[Start of Input data]

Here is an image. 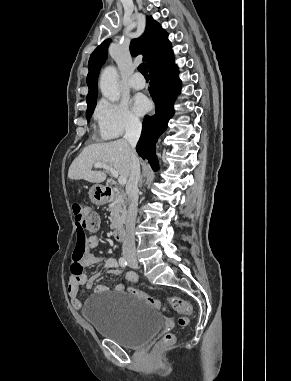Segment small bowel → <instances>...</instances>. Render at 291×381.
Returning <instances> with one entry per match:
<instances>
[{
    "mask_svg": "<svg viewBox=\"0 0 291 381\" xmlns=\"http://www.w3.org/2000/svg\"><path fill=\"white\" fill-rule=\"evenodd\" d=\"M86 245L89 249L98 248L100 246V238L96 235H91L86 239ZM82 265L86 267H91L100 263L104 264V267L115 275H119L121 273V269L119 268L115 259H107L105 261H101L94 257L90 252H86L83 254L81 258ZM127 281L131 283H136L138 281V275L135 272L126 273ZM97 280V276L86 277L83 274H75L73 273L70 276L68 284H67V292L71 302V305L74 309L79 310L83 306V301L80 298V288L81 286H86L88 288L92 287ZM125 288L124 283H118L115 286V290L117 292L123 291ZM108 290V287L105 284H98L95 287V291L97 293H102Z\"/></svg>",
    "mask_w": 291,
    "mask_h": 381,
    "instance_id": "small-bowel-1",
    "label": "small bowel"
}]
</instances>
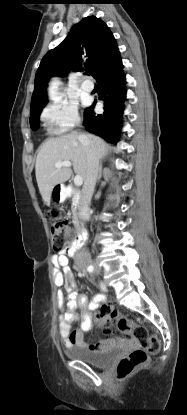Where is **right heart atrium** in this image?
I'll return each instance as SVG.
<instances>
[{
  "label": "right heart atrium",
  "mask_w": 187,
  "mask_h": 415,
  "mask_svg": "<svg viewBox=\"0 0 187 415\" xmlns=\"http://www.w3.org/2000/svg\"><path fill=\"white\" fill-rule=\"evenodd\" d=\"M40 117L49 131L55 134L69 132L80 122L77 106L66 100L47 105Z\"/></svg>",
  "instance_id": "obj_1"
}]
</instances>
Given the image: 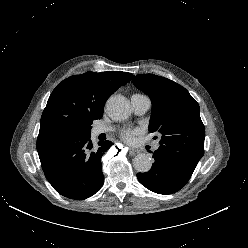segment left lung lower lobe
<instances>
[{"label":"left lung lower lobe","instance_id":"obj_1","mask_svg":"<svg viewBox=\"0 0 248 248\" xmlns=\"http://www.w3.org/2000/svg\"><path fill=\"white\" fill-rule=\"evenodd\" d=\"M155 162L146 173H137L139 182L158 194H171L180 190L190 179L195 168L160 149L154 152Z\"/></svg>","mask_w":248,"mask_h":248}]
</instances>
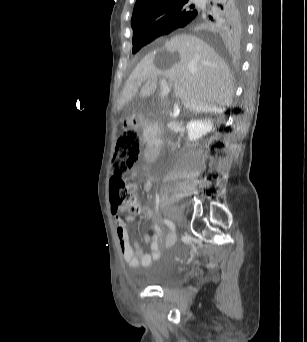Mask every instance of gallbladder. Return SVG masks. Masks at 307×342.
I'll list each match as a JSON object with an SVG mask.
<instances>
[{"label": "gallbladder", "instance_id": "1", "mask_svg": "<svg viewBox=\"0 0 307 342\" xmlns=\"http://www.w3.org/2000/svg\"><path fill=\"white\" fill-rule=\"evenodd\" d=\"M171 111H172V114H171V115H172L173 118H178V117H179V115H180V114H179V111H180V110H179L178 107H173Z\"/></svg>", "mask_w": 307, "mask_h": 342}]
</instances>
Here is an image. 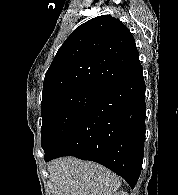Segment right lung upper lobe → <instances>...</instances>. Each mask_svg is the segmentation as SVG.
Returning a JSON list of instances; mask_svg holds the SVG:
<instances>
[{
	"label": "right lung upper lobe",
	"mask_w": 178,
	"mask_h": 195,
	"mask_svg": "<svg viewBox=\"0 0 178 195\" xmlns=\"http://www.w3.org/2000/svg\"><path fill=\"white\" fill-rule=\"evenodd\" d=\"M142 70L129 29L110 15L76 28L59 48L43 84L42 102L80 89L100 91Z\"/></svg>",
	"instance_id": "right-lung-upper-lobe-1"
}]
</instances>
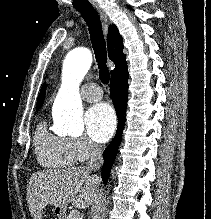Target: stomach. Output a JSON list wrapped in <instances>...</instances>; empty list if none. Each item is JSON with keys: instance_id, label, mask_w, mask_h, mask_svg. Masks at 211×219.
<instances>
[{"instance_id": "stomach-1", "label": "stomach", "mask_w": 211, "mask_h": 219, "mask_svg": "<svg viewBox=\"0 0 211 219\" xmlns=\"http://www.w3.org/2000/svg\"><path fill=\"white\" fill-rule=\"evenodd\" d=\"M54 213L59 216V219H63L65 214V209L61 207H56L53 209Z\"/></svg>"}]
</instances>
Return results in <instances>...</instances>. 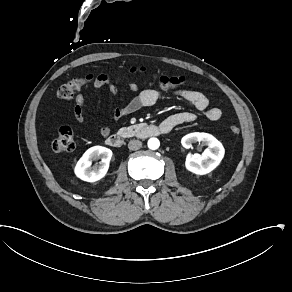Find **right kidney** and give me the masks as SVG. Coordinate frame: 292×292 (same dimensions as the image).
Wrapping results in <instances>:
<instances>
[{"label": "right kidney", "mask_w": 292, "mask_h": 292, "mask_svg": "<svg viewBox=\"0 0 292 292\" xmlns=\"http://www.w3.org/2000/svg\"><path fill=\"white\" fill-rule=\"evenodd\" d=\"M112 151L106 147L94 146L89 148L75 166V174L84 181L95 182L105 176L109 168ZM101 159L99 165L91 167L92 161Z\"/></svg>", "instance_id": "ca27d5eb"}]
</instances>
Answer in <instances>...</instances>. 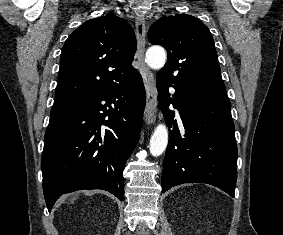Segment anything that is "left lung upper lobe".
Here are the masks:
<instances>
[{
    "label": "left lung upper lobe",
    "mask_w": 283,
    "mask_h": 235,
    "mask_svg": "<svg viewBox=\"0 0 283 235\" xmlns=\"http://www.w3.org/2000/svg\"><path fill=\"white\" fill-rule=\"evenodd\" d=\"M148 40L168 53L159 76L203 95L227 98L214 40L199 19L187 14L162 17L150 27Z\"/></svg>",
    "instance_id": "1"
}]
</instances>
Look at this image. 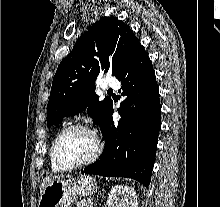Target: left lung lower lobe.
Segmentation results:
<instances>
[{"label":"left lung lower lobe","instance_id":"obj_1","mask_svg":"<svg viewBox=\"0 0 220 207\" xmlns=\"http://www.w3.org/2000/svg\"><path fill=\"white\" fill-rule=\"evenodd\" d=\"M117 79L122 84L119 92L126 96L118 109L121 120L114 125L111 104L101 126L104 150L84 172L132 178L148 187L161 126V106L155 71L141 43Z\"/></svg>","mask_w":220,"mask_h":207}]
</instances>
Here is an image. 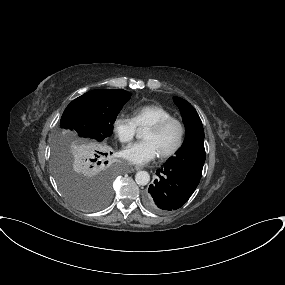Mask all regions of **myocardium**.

[End of Input data]
[Start of Input data]

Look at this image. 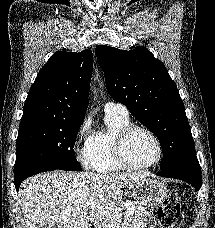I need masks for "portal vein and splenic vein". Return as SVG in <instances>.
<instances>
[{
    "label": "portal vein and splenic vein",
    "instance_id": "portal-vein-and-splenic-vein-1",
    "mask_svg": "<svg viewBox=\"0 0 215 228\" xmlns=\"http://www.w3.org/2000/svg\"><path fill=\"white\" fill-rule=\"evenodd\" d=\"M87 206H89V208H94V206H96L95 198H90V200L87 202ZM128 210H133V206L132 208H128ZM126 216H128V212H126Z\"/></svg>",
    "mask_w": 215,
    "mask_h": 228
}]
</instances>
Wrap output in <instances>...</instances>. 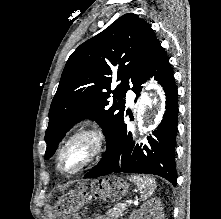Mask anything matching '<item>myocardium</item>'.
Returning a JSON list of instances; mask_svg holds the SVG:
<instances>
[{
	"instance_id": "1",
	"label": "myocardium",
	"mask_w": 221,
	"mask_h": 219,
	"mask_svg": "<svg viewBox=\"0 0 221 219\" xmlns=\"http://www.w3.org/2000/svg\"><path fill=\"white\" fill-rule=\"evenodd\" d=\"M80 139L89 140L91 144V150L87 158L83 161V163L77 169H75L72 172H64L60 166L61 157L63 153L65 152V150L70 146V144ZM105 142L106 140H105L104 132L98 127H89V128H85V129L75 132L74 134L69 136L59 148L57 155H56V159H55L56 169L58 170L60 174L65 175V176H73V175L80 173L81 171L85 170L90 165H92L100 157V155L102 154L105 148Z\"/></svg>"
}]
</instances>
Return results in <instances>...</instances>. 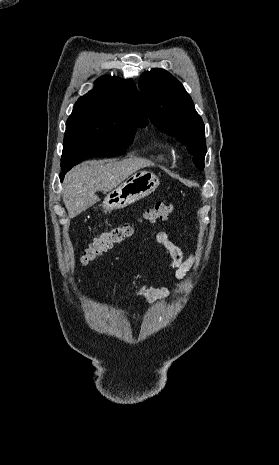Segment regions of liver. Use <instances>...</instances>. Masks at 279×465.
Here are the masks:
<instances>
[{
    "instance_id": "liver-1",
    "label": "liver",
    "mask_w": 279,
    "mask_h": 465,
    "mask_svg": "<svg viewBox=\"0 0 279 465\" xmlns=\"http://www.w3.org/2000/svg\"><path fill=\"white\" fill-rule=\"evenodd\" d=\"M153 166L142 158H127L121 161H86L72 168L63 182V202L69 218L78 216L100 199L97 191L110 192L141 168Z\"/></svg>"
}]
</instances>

[End of Input data]
[Start of Input data]

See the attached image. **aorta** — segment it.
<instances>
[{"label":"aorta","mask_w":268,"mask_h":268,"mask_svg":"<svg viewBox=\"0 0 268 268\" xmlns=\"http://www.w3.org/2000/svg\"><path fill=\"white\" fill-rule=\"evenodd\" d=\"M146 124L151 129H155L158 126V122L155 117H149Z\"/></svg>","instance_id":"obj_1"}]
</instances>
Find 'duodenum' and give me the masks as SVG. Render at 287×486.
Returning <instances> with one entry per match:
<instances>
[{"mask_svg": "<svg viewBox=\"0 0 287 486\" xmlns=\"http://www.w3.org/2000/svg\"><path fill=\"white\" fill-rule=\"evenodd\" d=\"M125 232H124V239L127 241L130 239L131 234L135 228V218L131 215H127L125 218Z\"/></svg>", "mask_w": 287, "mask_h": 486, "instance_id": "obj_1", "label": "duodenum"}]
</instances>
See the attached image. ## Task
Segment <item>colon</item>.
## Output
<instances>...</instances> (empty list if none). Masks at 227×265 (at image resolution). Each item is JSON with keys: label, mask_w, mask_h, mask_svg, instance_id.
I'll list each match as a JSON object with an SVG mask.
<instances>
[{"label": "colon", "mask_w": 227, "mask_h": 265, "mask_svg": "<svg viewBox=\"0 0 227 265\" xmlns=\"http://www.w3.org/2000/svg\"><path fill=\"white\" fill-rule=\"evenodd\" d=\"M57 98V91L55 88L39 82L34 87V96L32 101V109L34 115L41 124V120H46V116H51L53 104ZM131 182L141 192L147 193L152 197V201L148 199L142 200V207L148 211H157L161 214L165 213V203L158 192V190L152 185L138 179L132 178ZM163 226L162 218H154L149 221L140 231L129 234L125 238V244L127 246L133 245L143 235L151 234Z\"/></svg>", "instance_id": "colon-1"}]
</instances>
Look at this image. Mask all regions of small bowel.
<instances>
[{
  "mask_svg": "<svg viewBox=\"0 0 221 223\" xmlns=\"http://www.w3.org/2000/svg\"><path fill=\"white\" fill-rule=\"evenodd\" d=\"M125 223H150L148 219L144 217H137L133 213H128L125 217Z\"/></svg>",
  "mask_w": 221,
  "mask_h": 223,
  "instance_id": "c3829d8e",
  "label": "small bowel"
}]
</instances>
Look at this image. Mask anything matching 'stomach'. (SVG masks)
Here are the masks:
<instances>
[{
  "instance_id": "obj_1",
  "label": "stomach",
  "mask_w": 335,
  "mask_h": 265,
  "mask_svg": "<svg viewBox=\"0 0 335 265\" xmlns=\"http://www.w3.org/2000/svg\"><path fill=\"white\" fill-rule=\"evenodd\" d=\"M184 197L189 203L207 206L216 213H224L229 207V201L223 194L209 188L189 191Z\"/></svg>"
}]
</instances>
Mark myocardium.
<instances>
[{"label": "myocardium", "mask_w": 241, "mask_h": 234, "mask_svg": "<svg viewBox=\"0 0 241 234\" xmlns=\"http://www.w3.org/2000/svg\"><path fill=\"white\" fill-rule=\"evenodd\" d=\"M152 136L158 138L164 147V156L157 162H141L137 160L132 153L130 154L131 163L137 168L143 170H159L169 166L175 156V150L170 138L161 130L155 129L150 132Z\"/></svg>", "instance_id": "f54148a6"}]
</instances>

[End of Input data]

-- Your goal --
Please return every line of the records that contains the word "aorta".

-- Response --
See the attached image. **aorta** — segment it.
[{"label":"aorta","mask_w":268,"mask_h":268,"mask_svg":"<svg viewBox=\"0 0 268 268\" xmlns=\"http://www.w3.org/2000/svg\"><path fill=\"white\" fill-rule=\"evenodd\" d=\"M146 124L151 129H155L158 126V122L155 117H149Z\"/></svg>","instance_id":"obj_1"}]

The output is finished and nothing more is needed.